BlueScope Steel wanted to build a major green iron pilot plant at Port Kembla but lost out to WA after the iron-ore rich state put up a $75m assistance package.
Australia’s biggest steelmaker and biggest iron ore miners — Rio Tinto and BHP — settled on a site next door to BHP’s mothballed Kwinana nickel refinery on the back of taxpayer-funded support in WA.
Woodside Energy has joined the trio in a partnership aimed at accelerating decarbonisation in steelmaking and will supply gas and potentially hydrogen to the ironmaking electric smelting furnace (ESF) earmarked for the site.
The WA cash splash looks set to cost NSW hundreds of jobs and an investment BlueScope chief executive of Australian steel products Tania Archibald said would stretch to “hundreds of millions of dollars”.
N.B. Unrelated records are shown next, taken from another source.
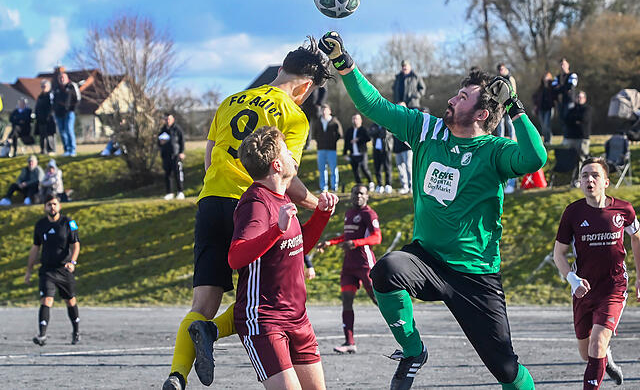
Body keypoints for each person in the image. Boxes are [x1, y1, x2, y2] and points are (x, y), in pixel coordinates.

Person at [318, 31, 547, 390]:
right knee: (387, 270)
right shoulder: (427, 130)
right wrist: (344, 63)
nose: (453, 99)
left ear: (482, 113)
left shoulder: (494, 150)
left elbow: (536, 157)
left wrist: (515, 106)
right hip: (426, 259)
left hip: (475, 274)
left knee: (505, 369)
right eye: (458, 93)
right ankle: (412, 351)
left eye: (463, 97)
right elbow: (375, 106)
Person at [161, 39, 331, 390]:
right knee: (258, 303)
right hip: (252, 207)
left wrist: (215, 191)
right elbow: (287, 174)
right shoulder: (293, 114)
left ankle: (177, 375)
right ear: (305, 86)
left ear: (281, 69)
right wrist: (315, 203)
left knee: (203, 303)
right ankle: (213, 334)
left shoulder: (231, 100)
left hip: (210, 201)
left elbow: (210, 154)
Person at [227, 126, 337, 389]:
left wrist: (321, 215)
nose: (293, 156)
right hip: (265, 321)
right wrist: (276, 229)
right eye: (288, 152)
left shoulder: (282, 196)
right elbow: (235, 256)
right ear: (277, 164)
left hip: (298, 318)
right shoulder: (256, 203)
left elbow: (298, 247)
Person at [553, 157, 640, 389]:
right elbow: (559, 254)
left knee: (597, 343)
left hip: (613, 287)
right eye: (584, 176)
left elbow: (637, 237)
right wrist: (573, 280)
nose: (589, 180)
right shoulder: (572, 213)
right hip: (583, 290)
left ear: (606, 182)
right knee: (587, 354)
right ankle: (607, 358)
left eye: (595, 175)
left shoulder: (623, 209)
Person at [318, 184, 381, 354]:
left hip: (364, 263)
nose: (357, 196)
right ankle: (349, 342)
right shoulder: (349, 213)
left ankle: (405, 329)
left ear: (367, 196)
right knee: (347, 301)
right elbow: (347, 236)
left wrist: (355, 243)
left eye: (361, 193)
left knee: (377, 299)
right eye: (355, 193)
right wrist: (330, 243)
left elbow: (377, 238)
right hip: (349, 266)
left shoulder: (369, 214)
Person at [24, 193, 82, 346]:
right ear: (45, 207)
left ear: (59, 206)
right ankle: (42, 335)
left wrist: (73, 262)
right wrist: (29, 270)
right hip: (47, 270)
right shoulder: (40, 225)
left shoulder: (69, 222)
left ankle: (76, 331)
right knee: (46, 299)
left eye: (55, 204)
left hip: (64, 269)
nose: (52, 207)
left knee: (70, 301)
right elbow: (35, 248)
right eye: (49, 204)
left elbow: (76, 244)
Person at [312, 103, 342, 192]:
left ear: (330, 111)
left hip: (331, 149)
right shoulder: (318, 121)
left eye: (325, 110)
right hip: (321, 149)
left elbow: (339, 134)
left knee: (333, 169)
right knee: (322, 169)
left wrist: (332, 142)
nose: (324, 112)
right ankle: (323, 188)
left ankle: (334, 187)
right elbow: (314, 134)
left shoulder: (335, 121)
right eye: (322, 110)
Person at [52, 67, 80, 157]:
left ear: (67, 78)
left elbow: (77, 99)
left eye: (63, 77)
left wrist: (72, 108)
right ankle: (66, 150)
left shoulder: (72, 86)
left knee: (69, 129)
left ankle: (72, 150)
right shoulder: (56, 89)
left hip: (69, 112)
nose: (61, 79)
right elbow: (53, 101)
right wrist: (55, 110)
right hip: (59, 114)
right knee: (62, 131)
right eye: (60, 78)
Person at [158, 113, 186, 200]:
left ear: (172, 119)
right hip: (166, 155)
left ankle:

Ms Archibald said the steelmaker’s first preference for the pilot plant was Port Kembla, but denied the move to WA spelled trouble for the NSW operations that produce 3 million tonnes of steel a year using coal to fire blast furnaces.
“We are very grateful for the very significant state support package that we’ve received from the WA government, but I do want to be at pains to say this does not mean the end of steelmaking at Port Kembla,” she said.
“It’s critical to understand that this is a technology project which provides the key to enable potential DRI (direct reduction iron) production at Port Kembla over time.”
Ms Archibald said BlueScope and its partners talked to the NSW and South Australian governments about support for the project, but WA prevailed in part because of the state is home to the BHP and Rio’s iron ore operations and with Perth-headquartered Woodside joining the project.
It is understood one of the barriers to Port Kembla being selected was doubts about gas supply and pricing.
BlueScope said in October failure to boost gas supply and make prices globally competitive were a barrier to its efforts to reduce carbon emissions.
The pilot plant collaboration is part of efforts to prove WA iron ore — the lion’s share of world supply — can be used to make green iron and then green steel.
Landing the project at Kwinana was important to both the WA and federal governments as they prepare for elections in the next few months.
There have been more than 1500 job losses in Kwinana, which takes in federal resources minister Madeleine King’s seat of Brand, announced this year, with BHP shutting down its nickel operations and Alcoa moving to close one of its three alumina refineries in WA.
The pilot plant will have capacity to produce up to 40,000 tonnes of molten iron a year and is expected to be built by 2028 pending a final investment decision by the four partner companies.
The Albanese government has suggested the project, first unveiled as a collaboration between BlueScope, Rio and BHP at Port Kembla in February, could qualify for backing through the $15bn National Reconstruction Fund.
Ms Archibald said the project was about addressing a major challenge for iron ore from WA’s Pilbara as the world looked to reduce emissions in steelmaking.
She said the Pilbara ores that provided the backbone of the Australian economy were low to medium grade and did not work well in the DRI process gaining favour as a means to cut emissions in steelmaking.
“The time frame on this project is quite significant. We’re aiming to have it built and operation by 2028. We probably then need to run it for at least three or four years while we optimise the feed materials and operating measures,” she said.
Rio iron ore boss Simon Trott said it might be decade before Australia was producing green iron on a large scale with the timetable dependent on technology breakthroughs.
“We’re working with customers currently optimising their existing operations, which for us is predominantly blast furnace. Pilbara ores into low carbon emissions steel will require some technology change, and that takes time both to identify and then to scale that up. You’re going to see that happen over many years,” he said.
A recent report commissioned by the Chamber of Minerals and Energy in WA estimated investments totalling $37.5bn were required by 2030 to produce an initial 4.5 million tonnes of green iron using hydrogen.